Defense attorney David Garvin, who represents John and Helen Zourdos, asked O’Rourke why she never looked in the books when she picked them up for the auditor.

“I just picked up the book and brought it to the office for the auditor,” O’Rourke replied. “We just piled everything into a box, is normally how we do it.”

She said her work on the tax return was already complete and she had no reason to double check her work or look at any new documents. She said everything was simply gathered and turned over to the auditor. The auditor was expected to take the stand on Thursday.

Garvin also asked O’Rourke about Dippin Donuts’ status as a “C Corporation” and what that meant for taxation. She explained that a C Corporation is taxed as a company, and then the owner is also taxed on any money they earn through the company.

Garvin suggested that it is a legitimate tax strategy to therefore “sweep” money out of the corporate account into a personal account to avoid too much double taxation. O’Rourke agreed that this was a strategy, but she clarified that when C Corporations typically do this, they give the owners the money through year-end bonuses, complete with checks that are accounted for on the W2 forms and get taxed.
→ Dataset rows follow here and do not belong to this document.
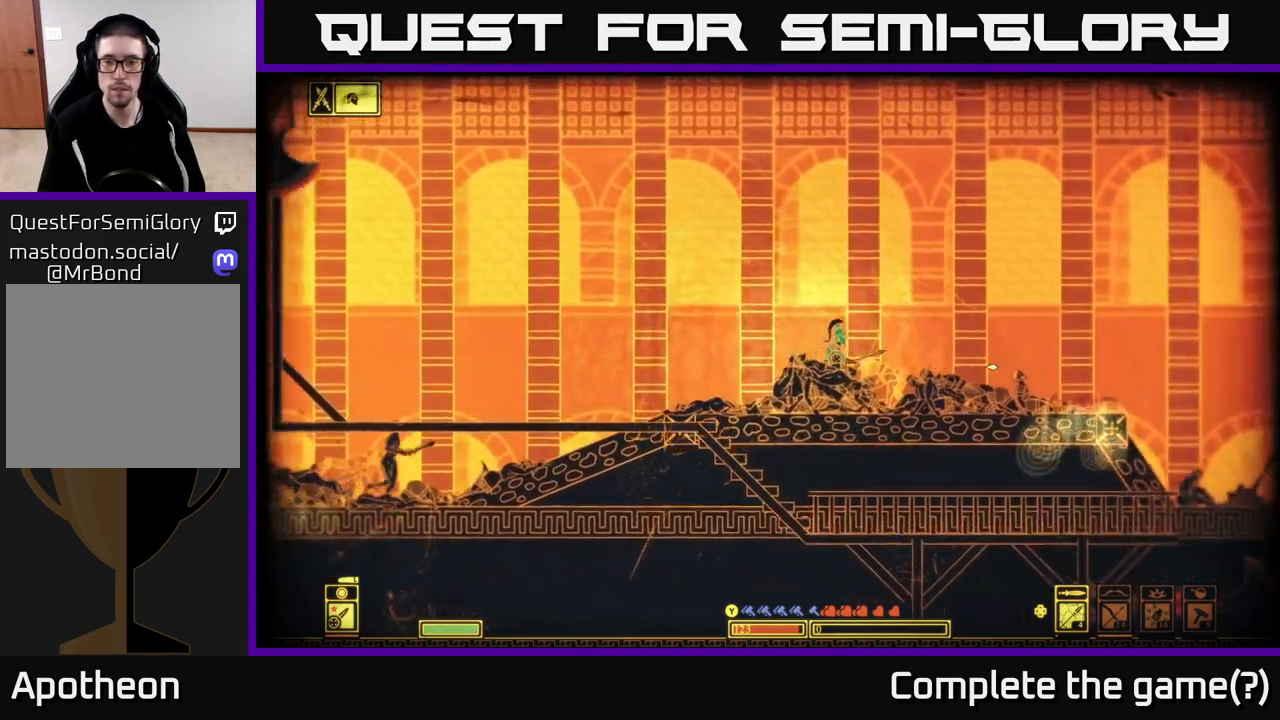
{"buttons": [], "left_stick": "right", "right_stick": "center", "events": []}
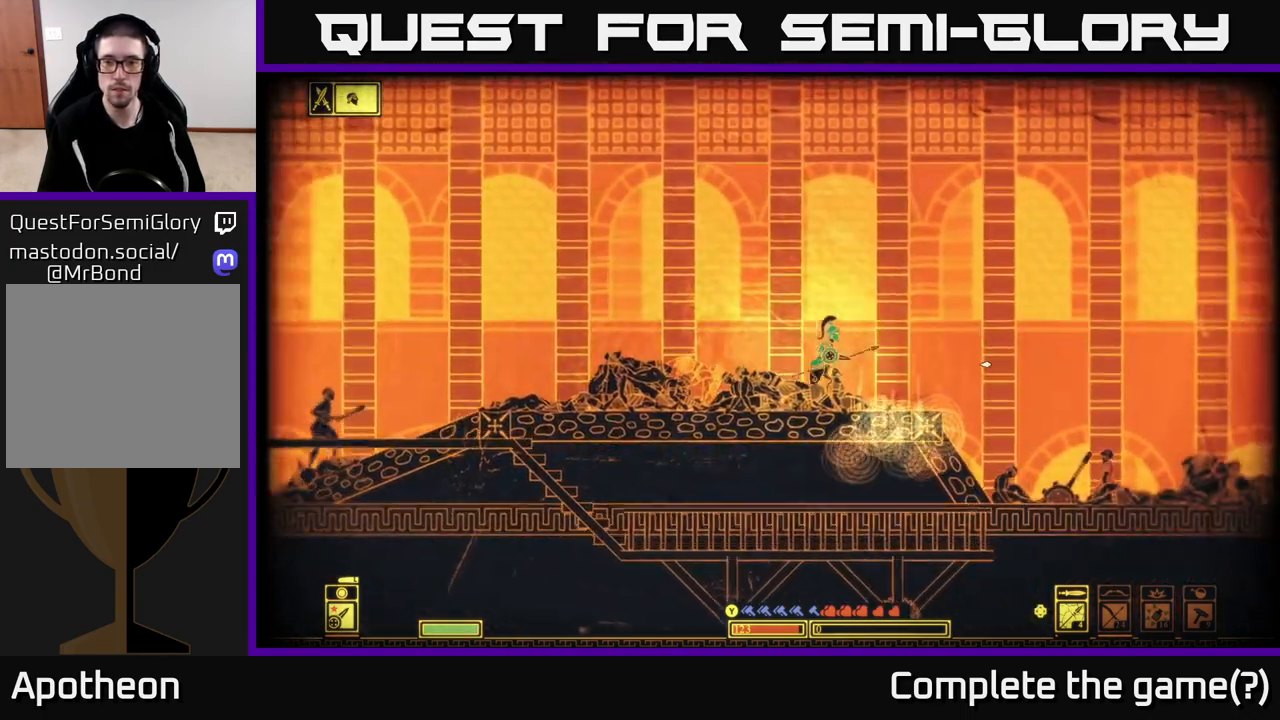
{"buttons": [], "left_stick": "right", "right_stick": "center", "events": []}
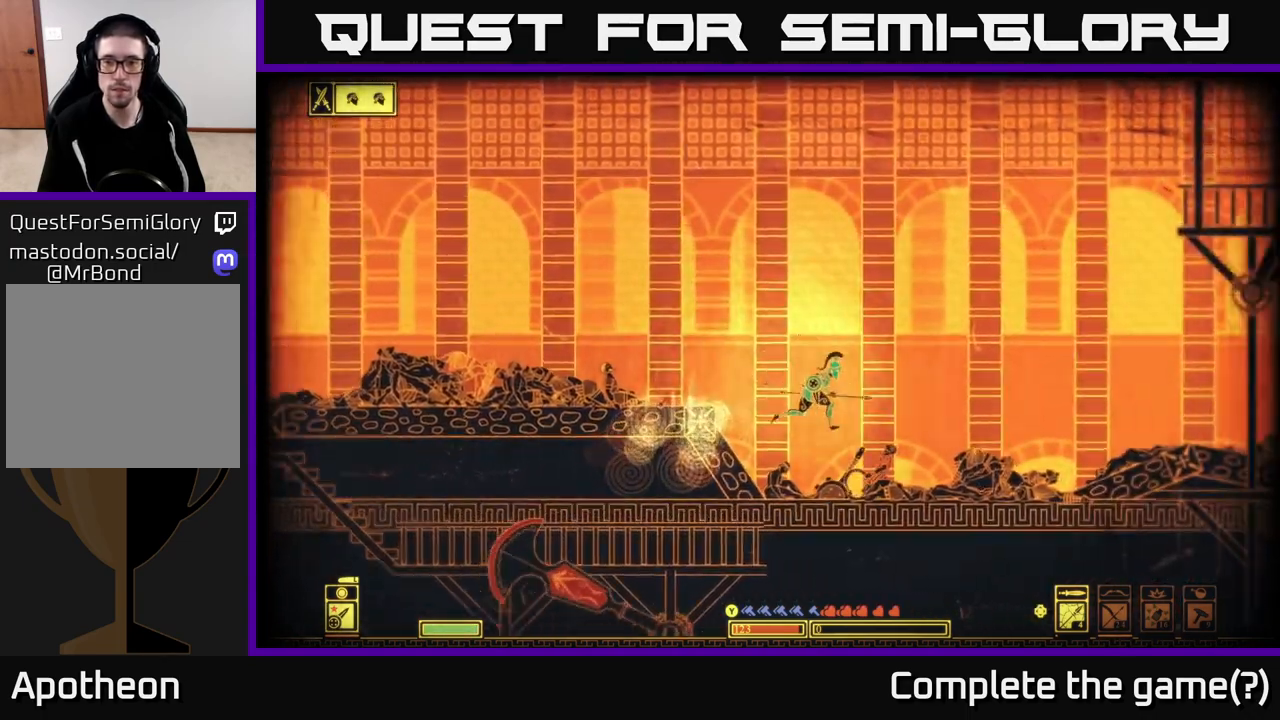
{"buttons": [], "left_stick": "right", "right_stick": "center", "events": []}
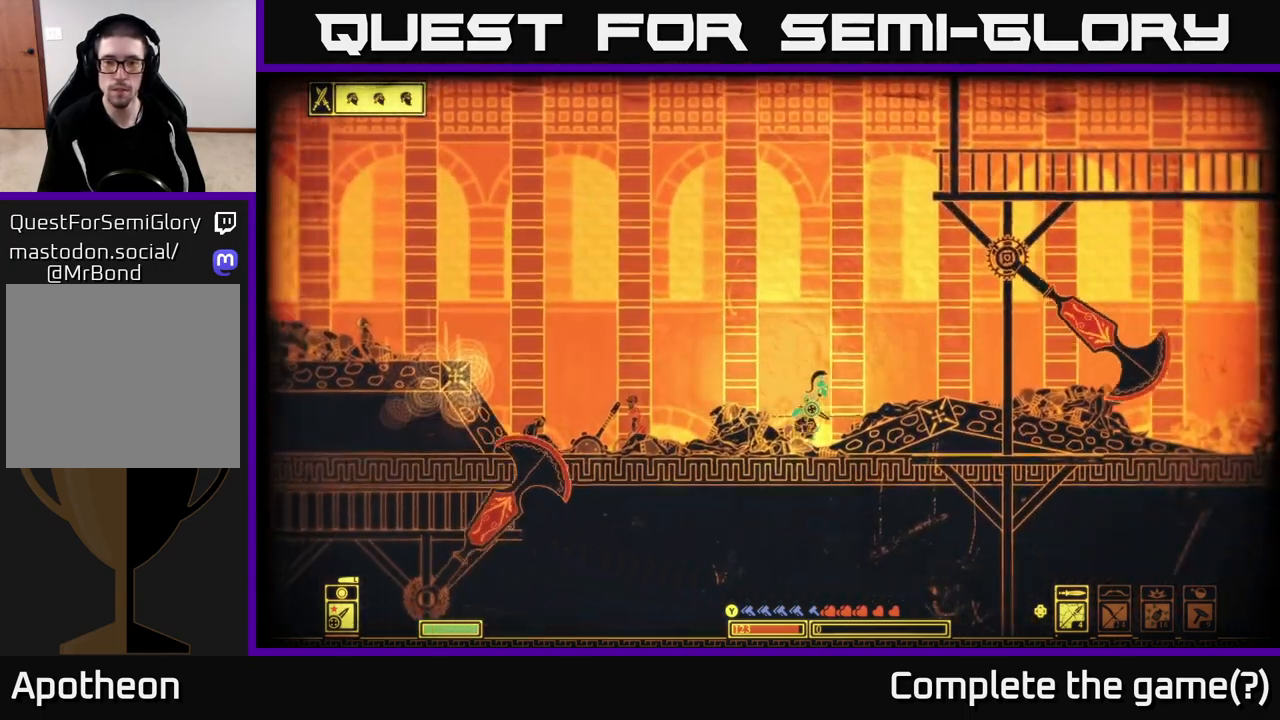
{"buttons": [], "left_stick": "left", "right_stick": "center", "events": [[167, "left_stick", "left"]]}
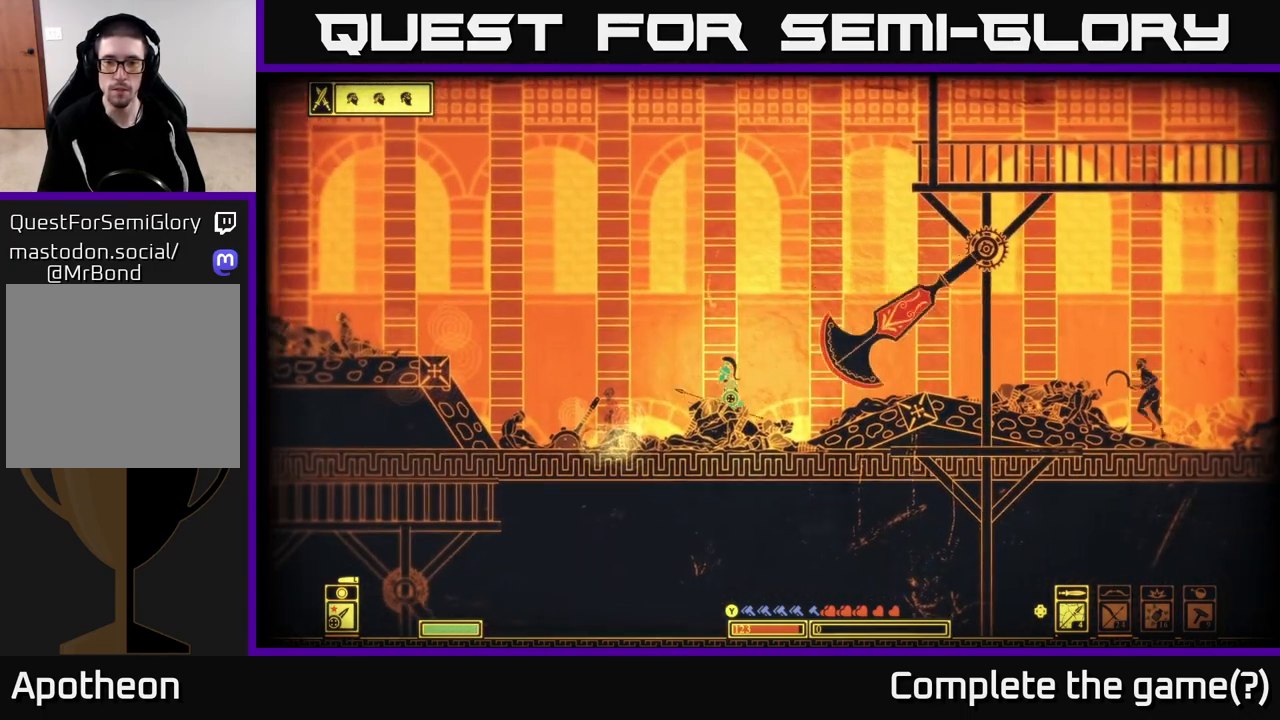
{"buttons": [], "left_stick": "left", "right_stick": "center", "events": [[67, "left_stick", "right"], [417, "left_stick", "left"]]}
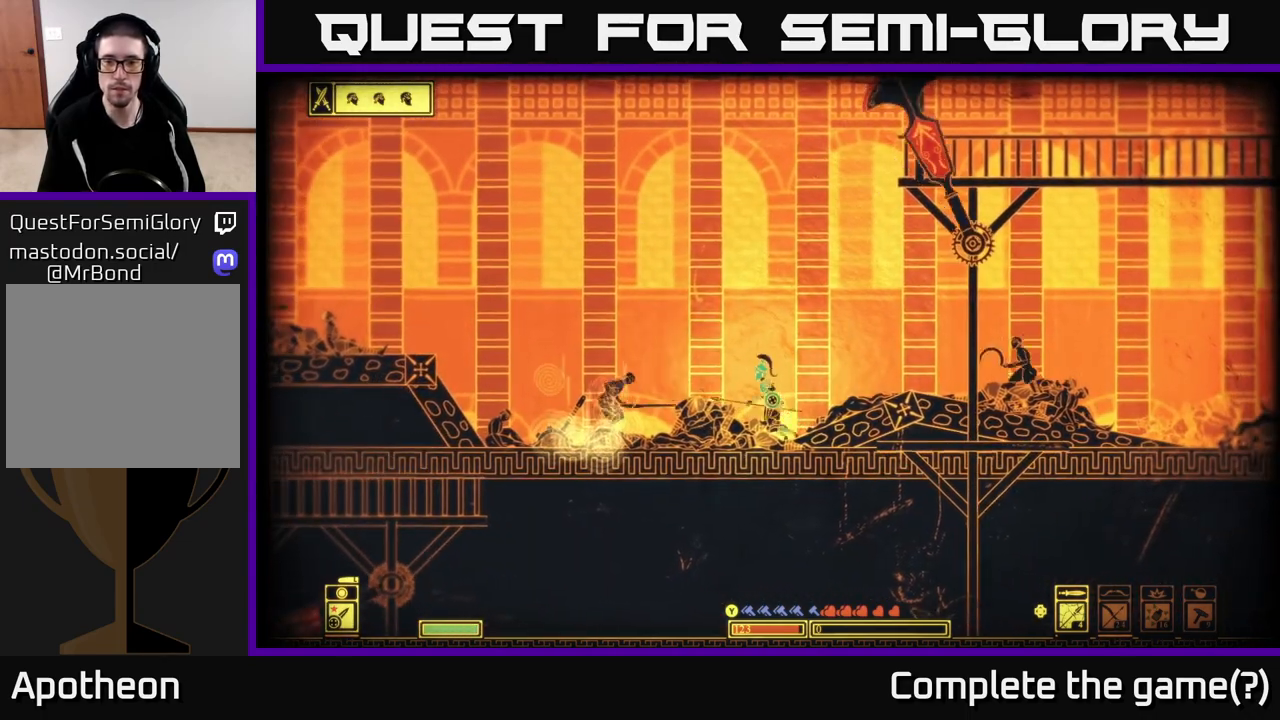
{"buttons": ["B"], "left_stick": "left", "right_stick": "center", "events": [[117, "left_stick", "center"], [200, "left_stick", "left"], [333, "B", "down"]]}
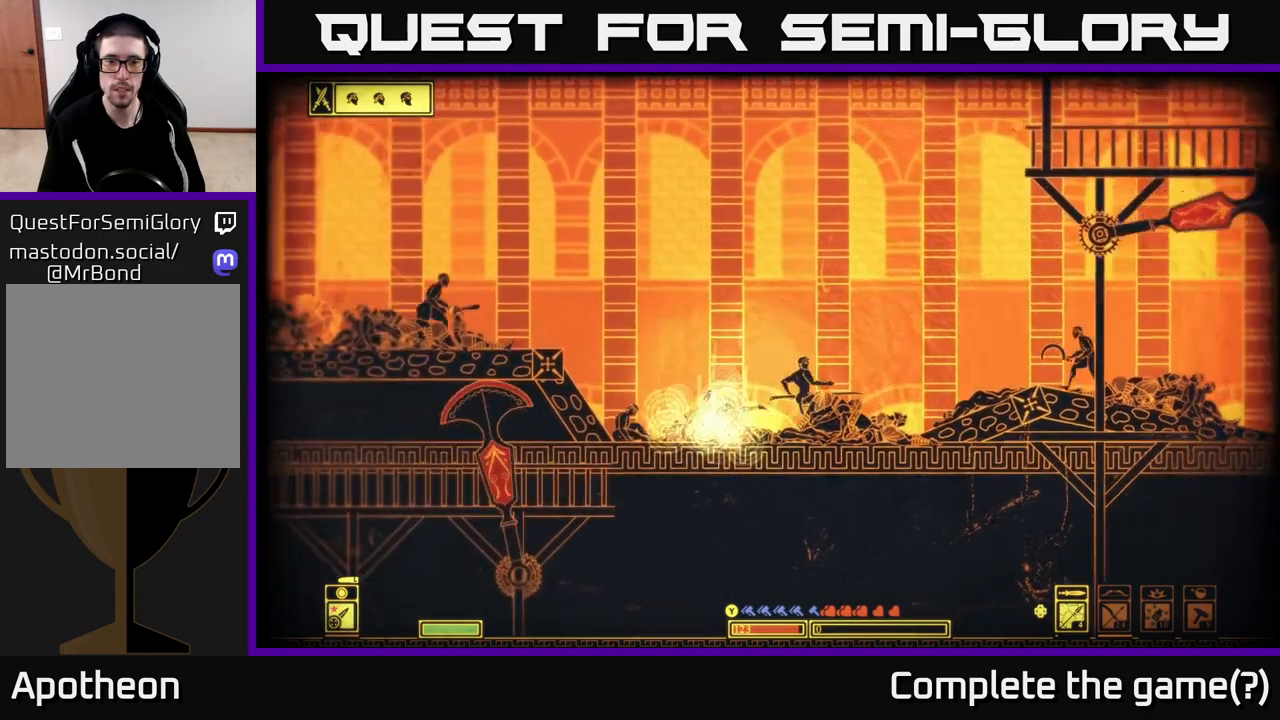
{"buttons": [], "left_stick": "left", "right_stick": "center", "events": [[133, "B", "up"], [133, "left_stick", "up-right"], [300, "left_stick", "left"], [317, "A", "down"], [433, "A", "up"]]}
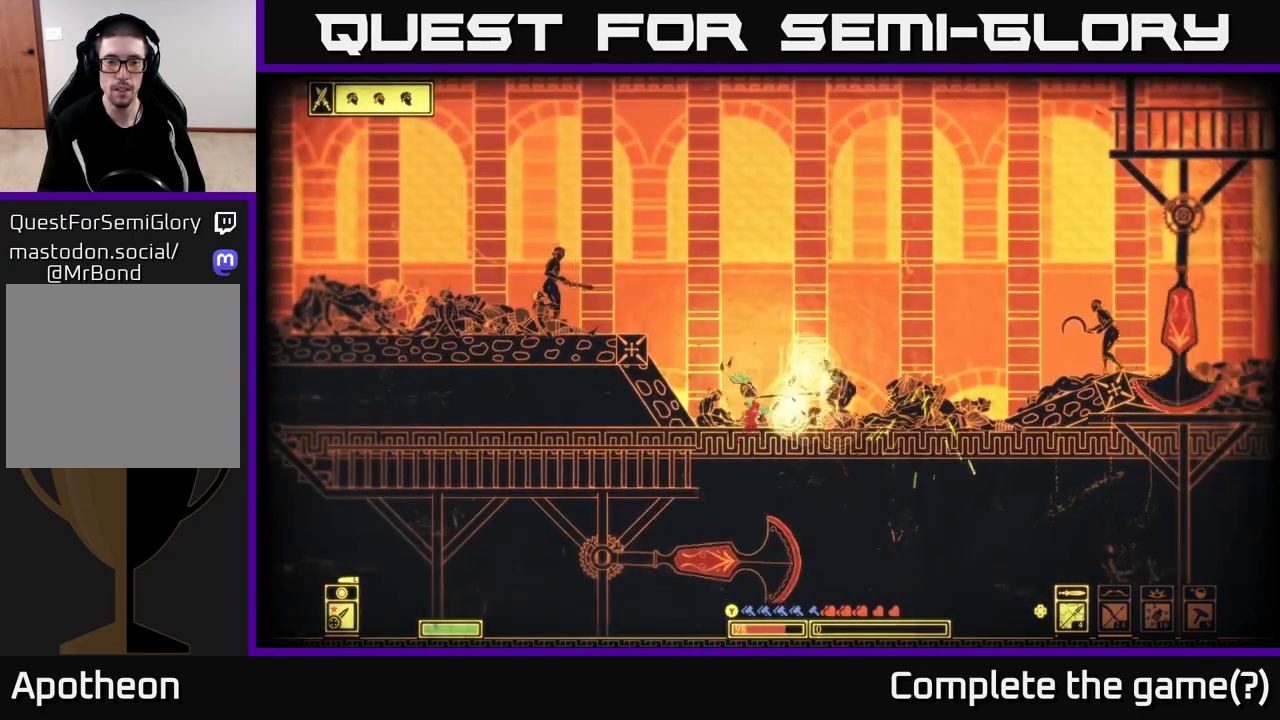
{"buttons": [], "left_stick": "left", "right_stick": "center", "events": [[200, "A", "down"], [400, "A", "up"]]}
O’Rourke said she does not know of any clients who “sweep” out the money by making untaxed cash deposits into their personal bank accounts.

Luxury buys

Two other witnesses on Wednesday told the jury about some expensive purchases the Zourdos family made.

Jay FitzGerald, of Geneva Foreign & Sports, testified about selling John Zourdos a 2001 Porsche, which he called “a really nice car.”

FitzGerald said John paid $21,000 in cash out of the $47,556 total cost of the car.

Jay Lowenstein, of Henry Wilson Jewelers in Syracuse, testified how both John and Dimitrios Zourdos came to him to buy Rolex watches. Lowenstein said John paid $18,000 in cash to buy a rose-gold, diamond-faced Rolex watch for his wife, while Dimitrios paid $12,660 in credit through Citibank for a $15,660 gold Rolex.